When COVID-19 was threatening Connecticut in early 2020, state policymakers turned to leading scientists for guidance. Among those responding to the call was Yale School of Public Health Associate Professor of Biostatistics Forrest Crawford.
Crawford and a multidisciplinary team of scientists created a computer model capable of estimating potential COVID-19 infections, hospitalizations, and deaths in every county in Connecticut as COVID-19 transmission progressed in the state over time. The information proved vital in helping Connecticut Governor Ned Lamont and the Connecticut Department of Public Health make informed decisions to protect the state’s 3.6 million residents.
“Forecasting these outcomes involved building a mathematical model of disease transmission that we used to learn about the dynamics of transmission across the state,” said Crawford. “We also collected a new kind of data to monitor social distancing behavior using mobile device data.”
Called a contact metric, the new data leveraged people’s mobile device location information to measure interpersonal contact. In order to protect people’s privacy, all personal identifying information was removed from the passively collected data before it was provided to the researchers. Previously, scientists relied on other mobility metrics such as the distance people traveled or the amount of time they spent away from home to estimate interpersonal contact rates. The new contact metric substantially improved the model’s accuracy in predicting infections in Connecticut, Crawford said.
The research team believes the contact metric created for their COVID-19 study could be applied in other research investigating the transmission dynamics of a disease.
“We have focused in this study on the U.S. state of Connecticut, but the usefulness of anonymized and passively collected contact data could be generalized to other settings,” the researchers wrote in their study.
Crawford is part of the Public Health Modeling Unit at the Yale School of Public Health, an interdisciplinary group of faculty engaged in mathematical and statistical research in biostatistics, epidemiology, and health policy.
Mathematical modeling involves synthesizing and analyzing large amounts of data to help public health professionals identify effective interventions and strategies to address complex public health issues. Creating mathematical models and then applying them through computer simulation and analysis is a practical means of assembling and analyzing public health data in situations where more traditional forms of investigation are difficult due to financial, logistical, or temporal restraints and other obstacles.
“We are pioneering a new direction for public health investigation, one that complements the more traditional approaches of observational data analysis and experimentation,” said Crawford. “By focusing on the explicit portrayal of real-world processes and deducing how intervening in those processes may affect the future health of populations, we are generating new evidence that could not otherwise be obtained.”

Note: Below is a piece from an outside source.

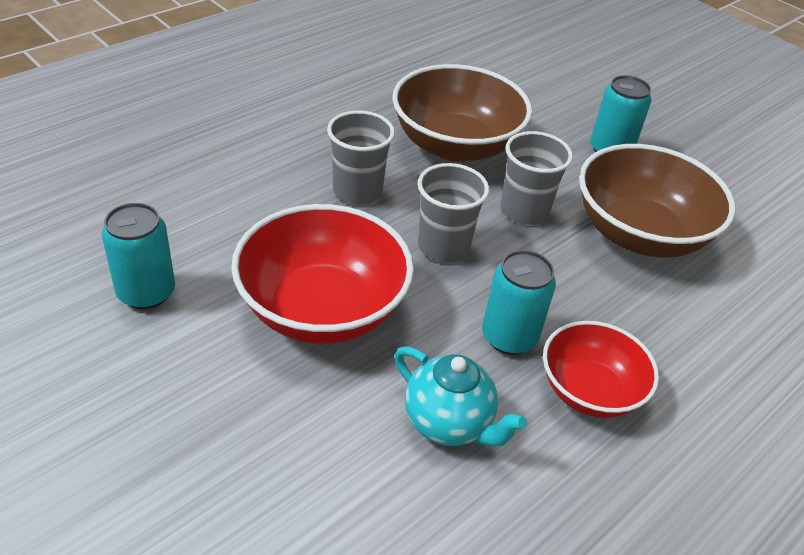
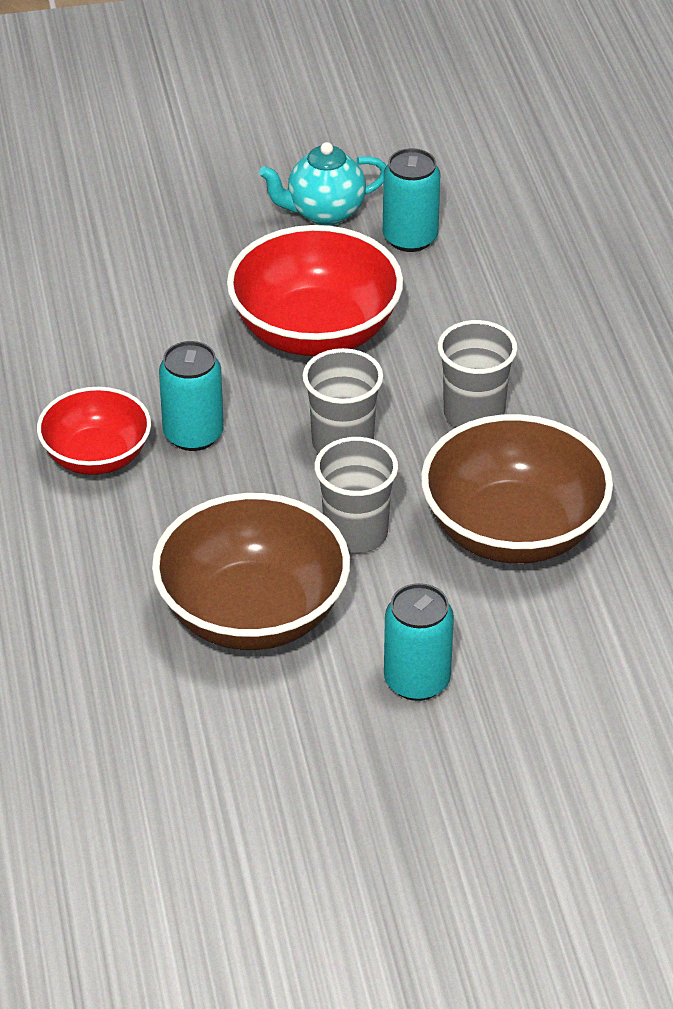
camera: 125 degrees right, 0 degrees up
(449, 423) = (136, 358): turquoise teapot -> turquoise teapot (324, 212)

Crawford attributes the modeling group’s success to its broad range of scholarly disciplines and public health outlooks, including operations researchers, economists, epidemiologists, doctors, toxicologists, biostatisticians, evolutionary biologists, and decision scientists.
“Our greatest strength is our people: their dedication, interests, and expertise,” said Crawford. “We aren’t wedded to a single operational method for identifying and interpreting the complex mechanisms that drive the health of populations.”